In light of discussions in Europe about splitting the implementation dates for Solvency II, the FSA has revised its planning assumptions. It is now proceeding on the basis that:

  • 1 January 2013 remains the date at which the responsibilities of supervisors and the European Insurance and Occupations Pensions Authority (“EIOPA”) will be switched on; and
  • 1 January 2014 is when the Solvency II requirements will be switched on for firms.

These assumptions will only be revisited if there is a significant change in the dates to beyond 2014. The proposed Omnibus II directive, which will establish the timescale for implementation of Solvency II, is now not due to be considered by the European Parliament until its February 2012 plenary session.  

Despite the uncertainty about the implementation dates, and the fact that there are still issues to be resolved at the European level (including the approach to groups, equivalence, reporting and transitionals), the FSA intends to press ahead with implementation in a way which will balance its regulatory obligations with the needs of the industry.

The FSA’s approach to implementation depends on whether a firm intends to use the standard formula or an internal model.  

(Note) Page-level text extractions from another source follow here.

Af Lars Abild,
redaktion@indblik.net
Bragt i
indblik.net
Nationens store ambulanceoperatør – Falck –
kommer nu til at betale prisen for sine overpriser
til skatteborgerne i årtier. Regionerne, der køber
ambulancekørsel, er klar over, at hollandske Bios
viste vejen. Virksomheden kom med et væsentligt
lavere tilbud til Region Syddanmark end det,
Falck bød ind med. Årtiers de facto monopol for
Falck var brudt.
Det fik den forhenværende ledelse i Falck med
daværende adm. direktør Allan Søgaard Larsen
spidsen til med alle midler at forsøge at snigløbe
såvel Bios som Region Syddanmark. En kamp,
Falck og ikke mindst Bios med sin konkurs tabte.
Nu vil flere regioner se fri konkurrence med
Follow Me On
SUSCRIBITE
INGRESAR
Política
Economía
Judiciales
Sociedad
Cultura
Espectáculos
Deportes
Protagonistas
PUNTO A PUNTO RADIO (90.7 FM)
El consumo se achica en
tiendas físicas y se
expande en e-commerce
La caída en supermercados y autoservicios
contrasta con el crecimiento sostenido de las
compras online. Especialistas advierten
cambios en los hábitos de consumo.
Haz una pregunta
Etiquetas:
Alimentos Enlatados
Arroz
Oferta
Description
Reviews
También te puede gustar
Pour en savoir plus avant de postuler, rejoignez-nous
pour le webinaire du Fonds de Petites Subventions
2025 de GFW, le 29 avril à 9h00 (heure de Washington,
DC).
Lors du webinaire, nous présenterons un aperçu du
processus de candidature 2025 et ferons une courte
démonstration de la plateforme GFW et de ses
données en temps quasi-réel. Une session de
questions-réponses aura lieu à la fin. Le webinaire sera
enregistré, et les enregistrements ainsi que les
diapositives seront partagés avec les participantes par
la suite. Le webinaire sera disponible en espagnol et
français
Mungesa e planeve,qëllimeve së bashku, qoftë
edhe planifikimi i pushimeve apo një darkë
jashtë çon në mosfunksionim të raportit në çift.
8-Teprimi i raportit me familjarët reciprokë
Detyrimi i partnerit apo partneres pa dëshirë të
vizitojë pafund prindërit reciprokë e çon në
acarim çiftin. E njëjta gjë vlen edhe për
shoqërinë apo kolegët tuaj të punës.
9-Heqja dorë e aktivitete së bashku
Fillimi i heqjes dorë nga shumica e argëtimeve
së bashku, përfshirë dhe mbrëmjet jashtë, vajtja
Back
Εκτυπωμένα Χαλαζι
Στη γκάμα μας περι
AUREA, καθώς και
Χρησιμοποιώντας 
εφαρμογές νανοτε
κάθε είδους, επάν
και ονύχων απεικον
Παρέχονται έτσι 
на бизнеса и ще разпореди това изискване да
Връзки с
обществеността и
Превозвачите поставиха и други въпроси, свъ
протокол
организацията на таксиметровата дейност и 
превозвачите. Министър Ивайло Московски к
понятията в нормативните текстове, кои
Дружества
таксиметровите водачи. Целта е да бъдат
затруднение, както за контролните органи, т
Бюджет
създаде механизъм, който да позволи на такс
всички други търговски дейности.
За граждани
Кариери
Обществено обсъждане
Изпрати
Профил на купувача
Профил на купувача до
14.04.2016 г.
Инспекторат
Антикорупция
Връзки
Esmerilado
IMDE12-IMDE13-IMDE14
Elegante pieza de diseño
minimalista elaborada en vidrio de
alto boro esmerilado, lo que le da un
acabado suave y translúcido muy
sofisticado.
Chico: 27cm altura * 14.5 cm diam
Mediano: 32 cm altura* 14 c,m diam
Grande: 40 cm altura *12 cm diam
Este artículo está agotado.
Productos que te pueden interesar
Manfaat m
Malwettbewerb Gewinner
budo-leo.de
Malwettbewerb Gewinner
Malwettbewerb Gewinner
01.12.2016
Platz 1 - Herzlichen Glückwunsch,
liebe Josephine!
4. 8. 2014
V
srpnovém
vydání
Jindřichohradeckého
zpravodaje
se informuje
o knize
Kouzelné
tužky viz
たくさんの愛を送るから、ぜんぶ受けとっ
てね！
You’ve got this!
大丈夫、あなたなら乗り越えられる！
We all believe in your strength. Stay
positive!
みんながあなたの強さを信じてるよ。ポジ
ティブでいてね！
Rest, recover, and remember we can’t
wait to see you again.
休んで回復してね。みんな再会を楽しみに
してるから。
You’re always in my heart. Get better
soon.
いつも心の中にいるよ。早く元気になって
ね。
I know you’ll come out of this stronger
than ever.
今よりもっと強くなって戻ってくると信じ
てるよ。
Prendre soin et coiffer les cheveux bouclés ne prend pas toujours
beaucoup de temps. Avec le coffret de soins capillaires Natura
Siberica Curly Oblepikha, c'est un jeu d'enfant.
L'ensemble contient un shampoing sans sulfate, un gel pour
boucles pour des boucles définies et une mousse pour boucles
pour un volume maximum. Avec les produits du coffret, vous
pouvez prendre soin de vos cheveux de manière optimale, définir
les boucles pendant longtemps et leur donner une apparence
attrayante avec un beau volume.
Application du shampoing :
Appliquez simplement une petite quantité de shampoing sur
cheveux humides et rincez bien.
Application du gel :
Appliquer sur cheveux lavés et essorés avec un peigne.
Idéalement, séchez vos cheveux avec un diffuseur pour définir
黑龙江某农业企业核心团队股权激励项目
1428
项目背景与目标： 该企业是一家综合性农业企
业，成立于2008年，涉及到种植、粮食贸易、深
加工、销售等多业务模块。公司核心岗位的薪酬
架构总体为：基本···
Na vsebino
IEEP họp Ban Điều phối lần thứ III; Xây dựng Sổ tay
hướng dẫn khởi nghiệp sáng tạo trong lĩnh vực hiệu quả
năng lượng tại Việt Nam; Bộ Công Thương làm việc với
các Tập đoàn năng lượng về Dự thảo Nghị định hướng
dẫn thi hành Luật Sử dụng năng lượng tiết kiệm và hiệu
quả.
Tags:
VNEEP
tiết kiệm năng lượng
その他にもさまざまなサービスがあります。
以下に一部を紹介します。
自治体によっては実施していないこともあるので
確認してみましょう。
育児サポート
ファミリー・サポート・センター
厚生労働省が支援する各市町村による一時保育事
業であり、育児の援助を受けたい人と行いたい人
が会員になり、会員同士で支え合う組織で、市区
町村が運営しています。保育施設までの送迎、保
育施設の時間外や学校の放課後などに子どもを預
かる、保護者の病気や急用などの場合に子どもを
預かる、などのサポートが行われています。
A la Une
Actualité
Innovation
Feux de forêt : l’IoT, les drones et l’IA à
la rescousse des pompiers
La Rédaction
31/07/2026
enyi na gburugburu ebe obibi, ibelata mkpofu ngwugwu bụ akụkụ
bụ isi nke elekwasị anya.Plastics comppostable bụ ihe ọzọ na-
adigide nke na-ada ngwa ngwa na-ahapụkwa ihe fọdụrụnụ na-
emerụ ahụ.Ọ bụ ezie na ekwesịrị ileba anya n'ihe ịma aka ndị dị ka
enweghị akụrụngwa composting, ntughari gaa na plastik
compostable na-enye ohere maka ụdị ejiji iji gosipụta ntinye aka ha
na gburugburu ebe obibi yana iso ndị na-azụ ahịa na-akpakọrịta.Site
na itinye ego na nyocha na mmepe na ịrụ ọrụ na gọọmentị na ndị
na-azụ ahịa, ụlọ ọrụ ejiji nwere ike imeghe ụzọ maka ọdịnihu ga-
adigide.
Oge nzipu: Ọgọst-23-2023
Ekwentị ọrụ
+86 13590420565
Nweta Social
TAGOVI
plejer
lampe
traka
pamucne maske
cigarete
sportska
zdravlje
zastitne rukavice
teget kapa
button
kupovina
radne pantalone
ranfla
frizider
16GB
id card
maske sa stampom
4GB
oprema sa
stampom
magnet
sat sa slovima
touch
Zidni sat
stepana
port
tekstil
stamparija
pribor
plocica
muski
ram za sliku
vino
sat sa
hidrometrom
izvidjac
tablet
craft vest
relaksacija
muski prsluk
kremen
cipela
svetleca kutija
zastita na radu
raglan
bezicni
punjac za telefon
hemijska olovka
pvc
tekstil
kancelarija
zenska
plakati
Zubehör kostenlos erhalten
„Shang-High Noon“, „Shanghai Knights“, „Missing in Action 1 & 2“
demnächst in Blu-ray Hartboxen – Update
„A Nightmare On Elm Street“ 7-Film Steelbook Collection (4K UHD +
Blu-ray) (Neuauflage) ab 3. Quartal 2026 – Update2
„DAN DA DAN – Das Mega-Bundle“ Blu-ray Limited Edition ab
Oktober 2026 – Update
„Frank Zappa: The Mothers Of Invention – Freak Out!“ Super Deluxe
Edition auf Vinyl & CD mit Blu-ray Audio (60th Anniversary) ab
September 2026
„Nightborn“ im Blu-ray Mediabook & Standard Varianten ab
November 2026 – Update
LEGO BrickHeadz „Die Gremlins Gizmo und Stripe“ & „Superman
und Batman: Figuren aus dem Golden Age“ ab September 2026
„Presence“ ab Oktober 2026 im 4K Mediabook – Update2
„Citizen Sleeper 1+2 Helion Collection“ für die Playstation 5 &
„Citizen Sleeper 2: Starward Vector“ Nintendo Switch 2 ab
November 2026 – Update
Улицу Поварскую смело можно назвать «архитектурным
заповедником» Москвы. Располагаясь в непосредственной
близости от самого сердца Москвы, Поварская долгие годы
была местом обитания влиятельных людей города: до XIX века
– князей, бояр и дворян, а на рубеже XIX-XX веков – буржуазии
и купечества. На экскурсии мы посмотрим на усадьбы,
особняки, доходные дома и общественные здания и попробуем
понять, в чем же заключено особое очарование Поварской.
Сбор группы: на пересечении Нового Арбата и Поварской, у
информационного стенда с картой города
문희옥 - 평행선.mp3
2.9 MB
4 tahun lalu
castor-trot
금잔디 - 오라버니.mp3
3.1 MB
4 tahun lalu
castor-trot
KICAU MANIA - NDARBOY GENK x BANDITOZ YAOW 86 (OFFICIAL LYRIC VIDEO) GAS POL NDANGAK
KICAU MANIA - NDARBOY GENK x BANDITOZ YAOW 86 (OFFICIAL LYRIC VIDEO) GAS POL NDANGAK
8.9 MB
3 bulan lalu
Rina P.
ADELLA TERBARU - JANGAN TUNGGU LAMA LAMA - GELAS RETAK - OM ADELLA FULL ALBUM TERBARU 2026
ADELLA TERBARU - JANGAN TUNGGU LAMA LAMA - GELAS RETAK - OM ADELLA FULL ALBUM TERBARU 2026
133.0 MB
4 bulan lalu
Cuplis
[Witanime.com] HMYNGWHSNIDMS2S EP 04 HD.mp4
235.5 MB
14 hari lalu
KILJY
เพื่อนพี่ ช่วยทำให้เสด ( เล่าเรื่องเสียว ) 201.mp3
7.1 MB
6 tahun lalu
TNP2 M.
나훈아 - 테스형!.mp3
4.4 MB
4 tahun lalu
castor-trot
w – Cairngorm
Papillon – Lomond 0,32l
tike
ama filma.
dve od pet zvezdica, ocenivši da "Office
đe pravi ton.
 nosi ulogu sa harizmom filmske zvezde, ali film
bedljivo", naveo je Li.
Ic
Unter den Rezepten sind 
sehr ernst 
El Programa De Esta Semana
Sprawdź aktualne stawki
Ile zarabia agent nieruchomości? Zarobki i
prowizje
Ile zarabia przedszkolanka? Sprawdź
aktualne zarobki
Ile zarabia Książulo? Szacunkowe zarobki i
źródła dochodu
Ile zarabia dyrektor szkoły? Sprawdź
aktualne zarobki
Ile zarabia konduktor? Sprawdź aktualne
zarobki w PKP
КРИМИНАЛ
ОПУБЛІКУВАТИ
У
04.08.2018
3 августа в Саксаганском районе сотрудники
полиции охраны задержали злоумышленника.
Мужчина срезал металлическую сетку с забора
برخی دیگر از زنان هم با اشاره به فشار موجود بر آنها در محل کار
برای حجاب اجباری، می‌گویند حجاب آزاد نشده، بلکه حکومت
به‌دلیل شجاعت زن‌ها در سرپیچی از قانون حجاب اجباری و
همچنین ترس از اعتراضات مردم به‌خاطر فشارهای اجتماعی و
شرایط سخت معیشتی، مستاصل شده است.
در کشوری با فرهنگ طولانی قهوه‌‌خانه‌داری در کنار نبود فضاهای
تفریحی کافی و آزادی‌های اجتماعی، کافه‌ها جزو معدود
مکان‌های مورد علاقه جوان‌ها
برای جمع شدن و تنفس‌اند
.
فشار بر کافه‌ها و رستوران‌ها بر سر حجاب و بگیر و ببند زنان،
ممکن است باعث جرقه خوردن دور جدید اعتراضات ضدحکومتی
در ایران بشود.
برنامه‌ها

For firms using an internal model, there will be a full briefing in early November 2011 in which the FSA will deal with its approach to application and the transition from the current individual capital adequacy standards regime to Solvency II. The FSA currently plans to receive applications from 30 March 2012, with formal approvals being provided once Solvency II comes into effect on 1 January 2013. Firms will be allocated a submission slot between 30 March 2013 and mid-2013, depending on factors including an assessment of firm readiness, group issues and policy developments.  

For firms using the standard formula, the FSA expects to be open to receive applications from 1 January 2013 for approvals required by firms from 1 January 2014.

The FSA is yet to consider its approach to regulating firms that fall outside Solvency II.